Diaconisas: quem eram?
Em síntese: São Paulo e antigos documentos da Igreja
referem-se a diaconisas. Eram mulheres de conduta irrepreensível chamadas a
participar dos serviços que a Igreja prestava a pessoas do sexo feminino,
principalmente por ocasião do Batismo (ministrado por imersão). Recebiam o seu
ministério pela imposição das mãos do Bispo, que não conferia caráter
sacramental. – Com a rarefação do Batismo de adultos, foi-se extinguindo a
figura da diaconisa na Igreja a partir do século VI.
Pensando na promoção da mulher em nossos dias, há quem proponha seja ela
chamada ao diaconato, como parece ter acontecido nos primeiros séculos da
Igreja, quando havia diaconisas. Torna-se assim necessário investigar quem eram
as diaconisas da Antigüidade.

Lista de exercícios>
1/ De acordo com o trecho sobre as diaconisas, a partir de que século essa figura foi se extinguindo na Igreja?
2/ Escreva a continuação do trecho sobre as diaconisas, começando logo depois da última frase apresentada.

Dados de origem>
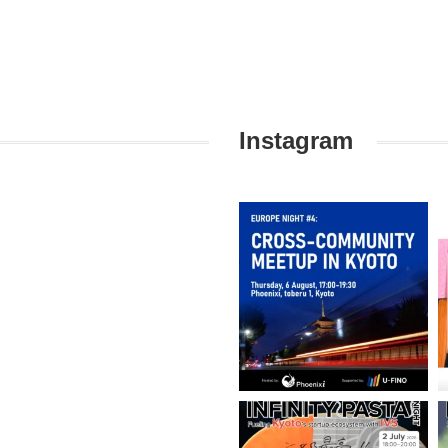
Instagram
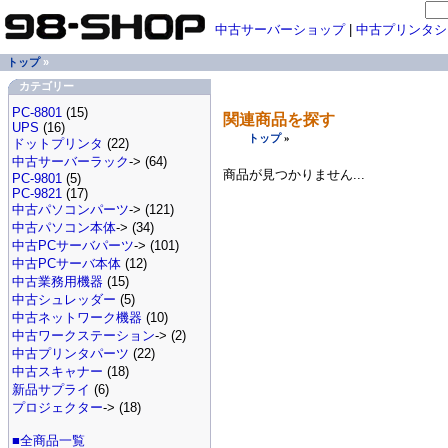
中古サーバーショップ
|
中古プリンタシ
トップ
»
カテゴリー
PC-8801
(15)
関連商品を探す
UPS
(16)
トップ
»
ドットプリンタ
(22)
中古サーバーラック
-> (64)
商品が見つかりません...
PC-9801
(5)
PC-9821
(17)
中古パソコンパーツ
-> (121)
中古パソコン本体
-> (34)
中古PCサーバパーツ
-> (101)
中古PCサーバ本体
(12)
中古業務用機器
(15)
中古シュレッダー
(5)
中古ネットワーク機器
(10)
中古ワークステーション
-> (2)
中古プリンタパーツ
(22)
中古スキャナー
(18)
新品サプライ
(6)
プロジェクター
-> (18)
■全商品一覧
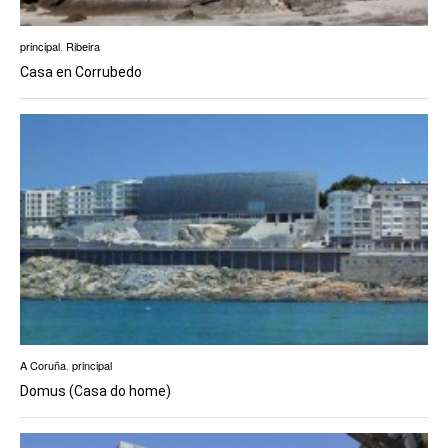
principal
,
Ribeira
Casa en Corrubedo
A Coruña
,
principal
Domus (Casa do home)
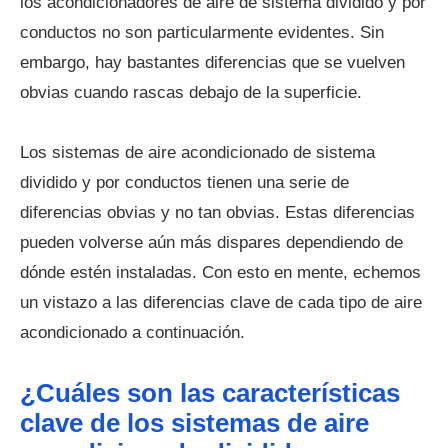
los acondicionadores de aire de sistema dividido y por
conductos no son particularmente evidentes. Sin
embargo, hay bastantes diferencias que se vuelven
obvias cuando rascas debajo de la superficie.
Los sistemas de aire acondicionado de sistema
dividido y por conductos tienen una serie de
diferencias obvias y no tan obvias. Estas diferencias
pueden volverse aún más dispares dependiendo de
dónde estén instaladas. Con esto en mente, echemos
un vistazo a las diferencias clave de cada tipo de aire
acondicionado a continuación.
¿Cuáles son las características
clave de los sistemas de aire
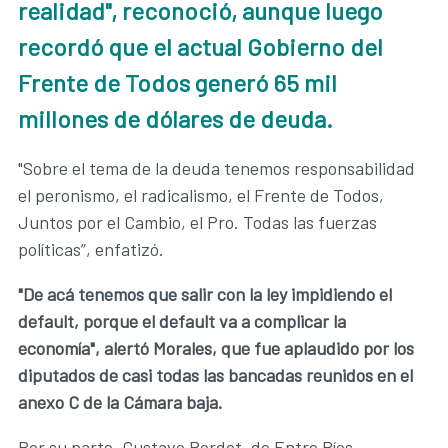
realidad", reconoció, aunque luego
recordó que el actual Gobierno del
Frente de Todos generó 65 mil
millones de dólares de deuda.
"Sobre el tema de la deuda tenemos responsabilidad
el peronismo, el radicalismo, el Frente de Todos,
Juntos por el Cambio, el Pro. Todas las fuerzas
políticas”, enfatizó.
"De acá tenemos que salir con la ley impidiendo el
default, porque el default va a complicar la
economía", alertó Morales, que fue aplaudido por los
diputados de casi todas las bancadas reunidos en el
anexo C de la Cámara baja.
Por su parte, Gustavo Bordet, de Entre Ríos,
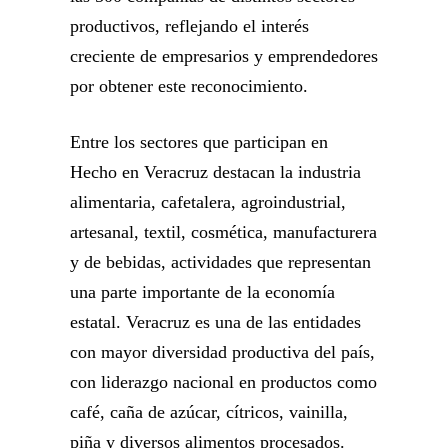
productivos, reflejando el interés
creciente de empresarios y emprendedores
por obtener este reconocimiento.
Entre los sectores que participan en
Hecho en Veracruz destacan la industria
alimentaria, cafetalera, agroindustrial,
artesanal, textil, cosmética, manufacturera
y de bebidas, actividades que representan
una parte importante de la economía
estatal. Veracruz es una de las entidades
con mayor diversidad productiva del país,
con liderazgo nacional en productos como
café, caña de azúcar, cítricos, vainilla,
piña y diversos alimentos procesados.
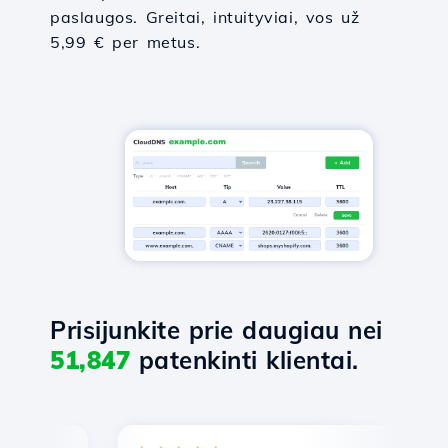
paslaugos. Greitai, intuityviai, vos už
5,99 € per metus.
Prisijunkite prie daugiau nei
51,847
patenkinti klientai.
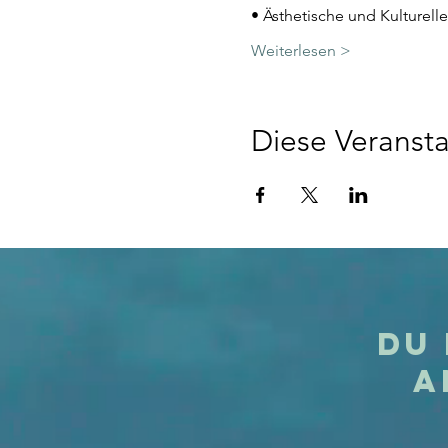
• Ästhetische und Kulturell
Weiterlesen >
Diese Veransta
Du 
A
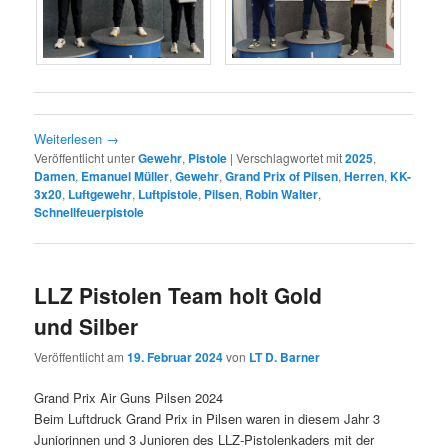
Weiterlesen
→
Veröffentlicht unter
Gewehr
,
Pistole
|
Verschlagwortet mit
2025
,
Damen
,
Emanuel Müller
,
Gewehr
,
Grand Prix of Pilsen
,
Herren
,
KK-
3x20
,
Luftgewehr
,
Luftpistole
,
Pilsen
,
Robin Walter
,
Schnellfeuerpistole
LLZ Pistolen Team holt Gold
und Silber
Veröffentlicht am
19. Februar 2024
von
LT D. Barner
Grand Prix Air Guns Pilsen 2024
Beim Luftdruck Grand Prix in Pilsen waren in diesem Jahr 3
Juniorinnen und 3 Junioren des LLZ-Pistolenkaders mit der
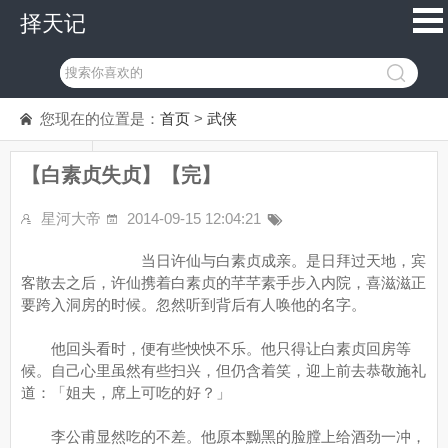
择天记
您现在的位置是：
首页
>
武侠
【白素贞失贞】【完】
星河大帝
2014-09-15 12:04:21
当日许仙与白素贞成亲。是日拜过天地，宾
客散去之后，许仙携着白素贞的芊芊素手步入内院，喜滋滋正
要跨入洞房的时候。忽然听到背后有人唤他的名字。
他回头看时，便有些怏怏不乐。他只得让白素贞回房等
候。自己心里虽然有些扫兴，但仍含着笑，迎上前去恭敬施礼
道：「姐夫，席上可吃的好？」
李公甫显然吃的不差。他原本黝黑的脸膛上给酒劲一冲，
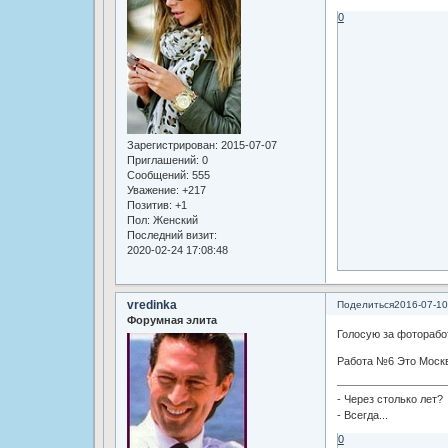
0
Зарегистрирован
: 2015-07-07
Приглашений:
0
Сообщений:
555
Уважение:
+217
Позитив:
+1
Пол:
Женский
Последний визит:
2020-02-24 17:08:48
vredinka
Поделиться
2016-07-10
Форумная элита
Голосую за фоторабот
Работа №6 Это Москва
- Через столько лет?
- Всегда...
0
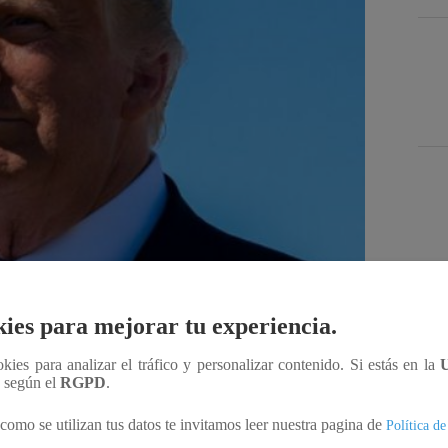
Des
ies para mejorar tu experiencia.
ookies para analizar el tráfico y personalizar contenido. Si estás en la
Compartir
n según el
RGPD
.
como se utilizan tus datos te invitamos leer nuestra pagina de
Política de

Respostas em ordem>
1/ A partir do século VI.

2/
1. Fundamentação bíblica
É São Paulo quem se refere às diaconisas em três passagens:
1.1. Rm 16, 1
O Apóstolo está em Corinto, onde escreve uma carta que a diaconisa Febe
da vizinha cidade de Cencréia deverá levar a Roma. Recomenda-a nestes termos:
“Recomendo-vos Febe, nossa irmã, diaconisa da igreja de Cencréia, para
que a recebais no Senhor de modo digno, como convém a santos e lhe assistais em
tudo de que precisar, porque também ela ajudou a muitos, a mim inclusive”.
O Apóstolo não fornece indicação alguma sobre o ministério diaconal de
Febe.
1.2. 1Tm 3,11
“Também as mulheres devem ser respeitáveis, não maledicentes, sóbrias,
fiéis em todas as coisas”.
O contexto mostra que São Paulo não fala das mulheres em geral mas da
categoria das diaconisas, que vêm a propósito na exortação dirigida aos
diáconos Há quem prefira dizer que se trata aí das esposas dos diáconos – o que
parece pouco provável, pois em tal caso o Apóstolo teria escrito: “As suas
esposas…”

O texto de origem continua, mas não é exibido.